The key points I took from the main guidelines were:



  • Improve your diet quality - very similar to clean eating.

  • Eat early and often - aim to eat 25% of daily calories within an hour of waking and eat 6 meals a day. Again similar to clean eating.

  • Fuel your exercise - to get maximum intensity workouts rather than restricting calories. Fuel before, during and after.

  • Eat high satiety foods - specifically protein and certain essential oils.

  • Eat foods with low calorie density - feel full for lower calorie cost by eating lots of vegetables and fruits.

  • Do a mixture of exercises - medium intensity exercise, HIIT and some strength training.
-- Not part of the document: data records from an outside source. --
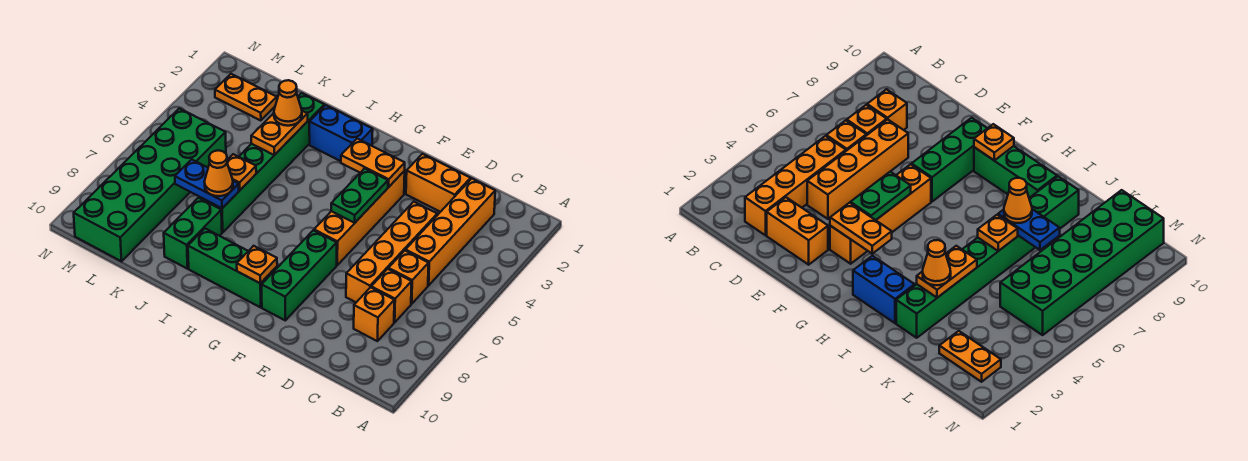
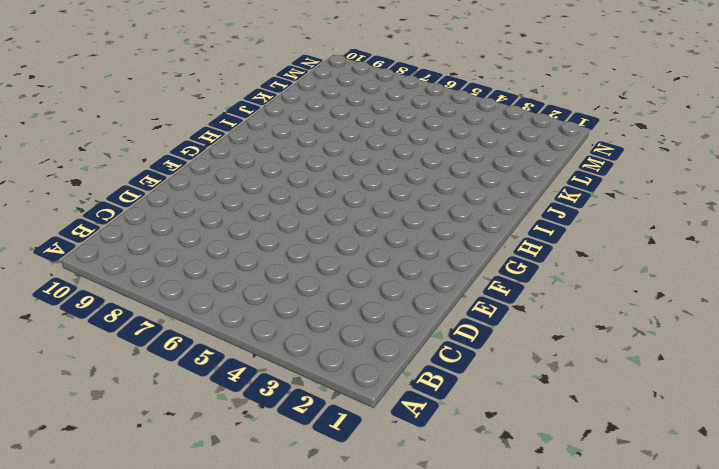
none -> orange brick C2:C5 level 1
none -> orange brick C6 level 1
none -> orange brick C7 level 1

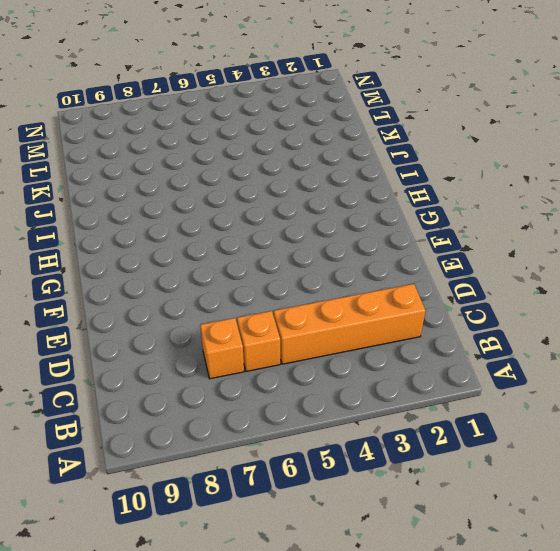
none -> orange brick C8 level 1
none -> orange brick D2:E2 level 1
none -> orange brick D4:D7 level 1

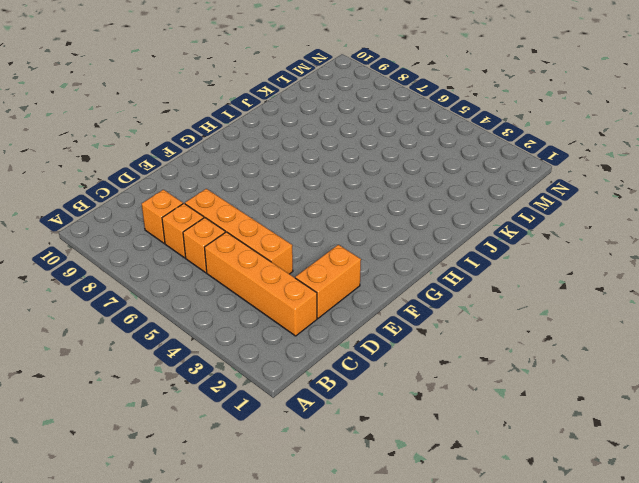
none -> orange brick F3:F6 level 1
none -> green brick F7:F9 level 1
none -> green brick G9:I9 level 1

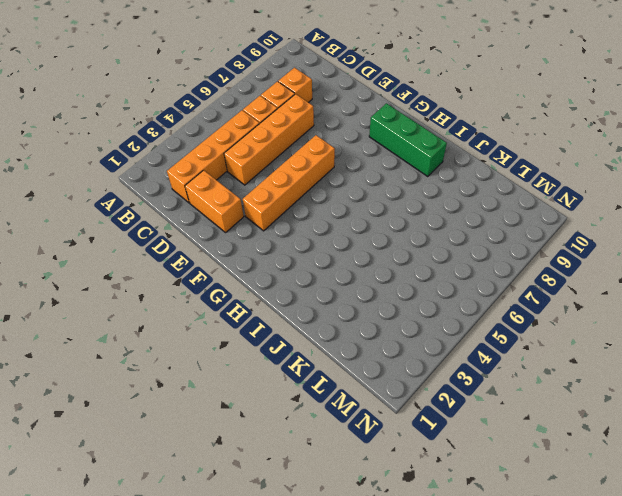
none -> green brick F7:F9 level 1
none -> blue brick H2:I2 level 1
none -> green brick J2:J7 level 1

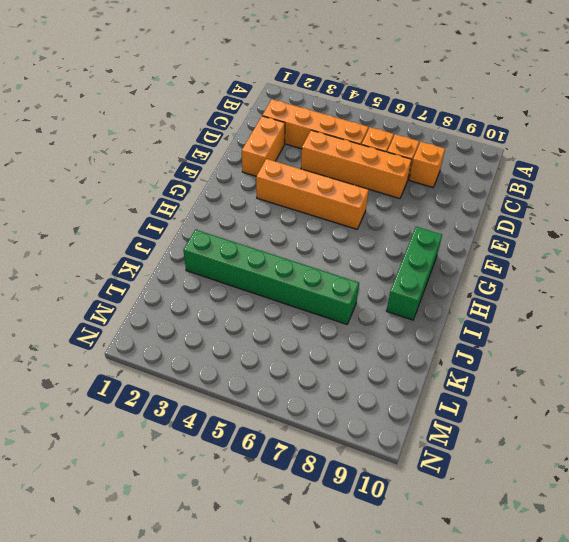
none -> green brick F7:F9 level 1
none -> blue brick H2:I2 level 1
none -> green brick J8:J9 level 1

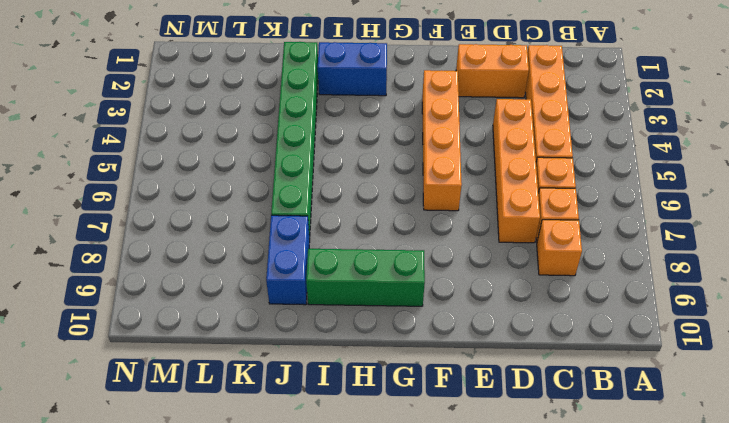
blue brick J8:J9 level 1 -> green brick J8:J9 level 1
none -> green brick F7:F9 level 1
none -> orange plate L2:M2 level 1
none -> green brick L5:M10 level 1

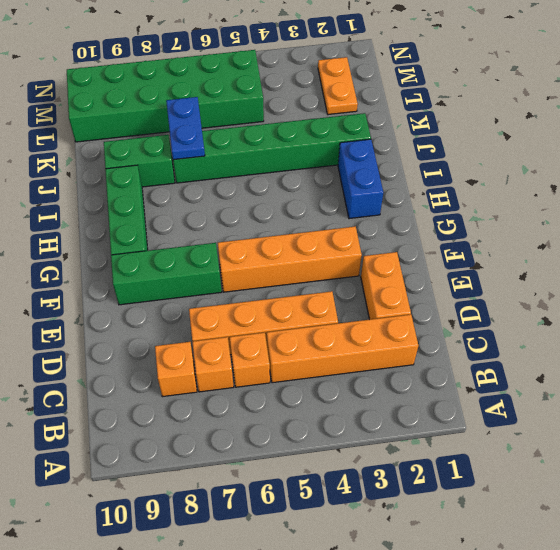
none -> orange plate F3:G3 level 2
none -> green plate F4:F5 level 2
none -> orange plate G9 level 2

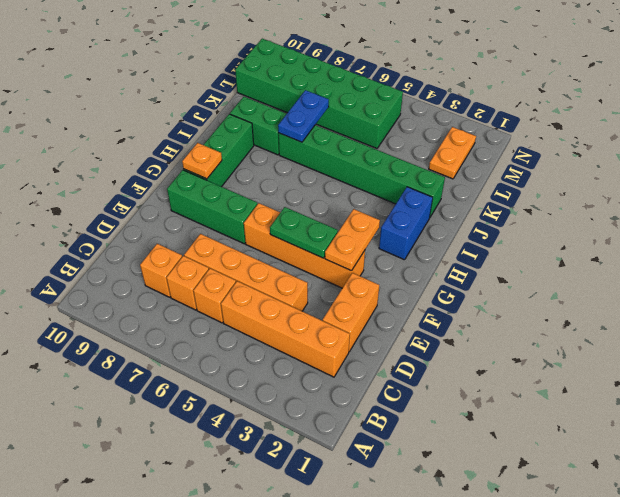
none -> orange plate J3:J4 level 2
none -> orange plate J6 level 2
none -> orange cone J3 level 3

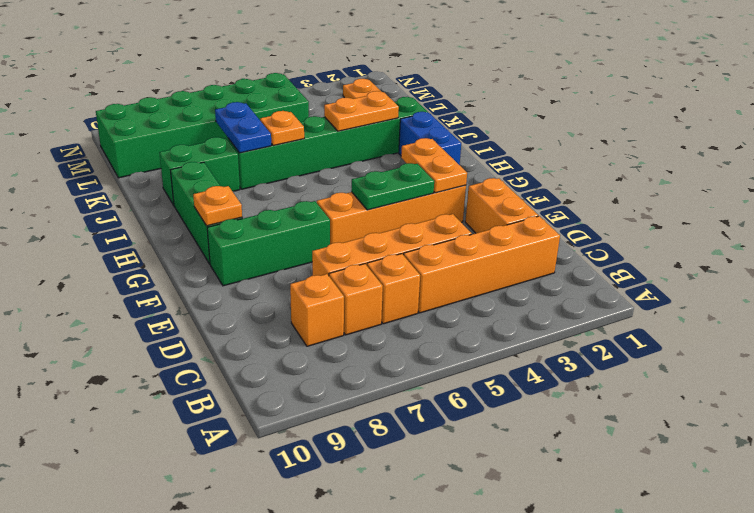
none -> orange cone J3 level 3
none -> orange cone J7 level 3

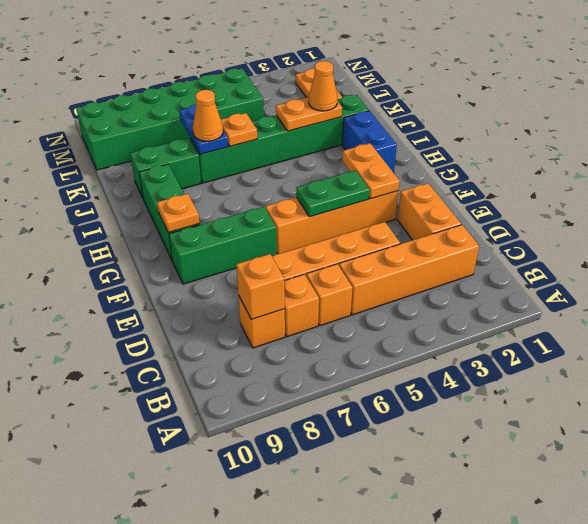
orange brick C8 level 2 -> none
On the final point the author cites a good deal of research that shows to increase lean weight while losing fat there's no one method that's better than others; and that adherents of HIIT tend to be gym based exercisers and advocates of long and slow exercise tend to be endurance athletes i.e. that each make claims for a method that they find easiest and fits with their exercise 'prejudices' but the best approach is to do both. In fact on the exercise front he very much advocates doing more training and doing it harder - hence the requirement to fuel the exercise rather than simply restrict the calories.


In the latter sections of the book there is a slightly pointless (in my view) listing of what various US athletes eat, 28 recipes and some specific strength training exercises for each of the six disciplines as well as some general ones centred on core stability.


Its 288 very easy to follow pages and at less than £9.00 is well worth a read.




1 comment:

anna said...

I bought this a few weeks ago too, i've not got that far into it, but i'm hopeful that it will help me get back to my comfortaable weight.

Its difficult to know at the moment what that is given my change of sport, i've got a lot more muscle now than i did when i was "just a runner" so it's going to be trial and error.

will compare more notes when i've had a better read.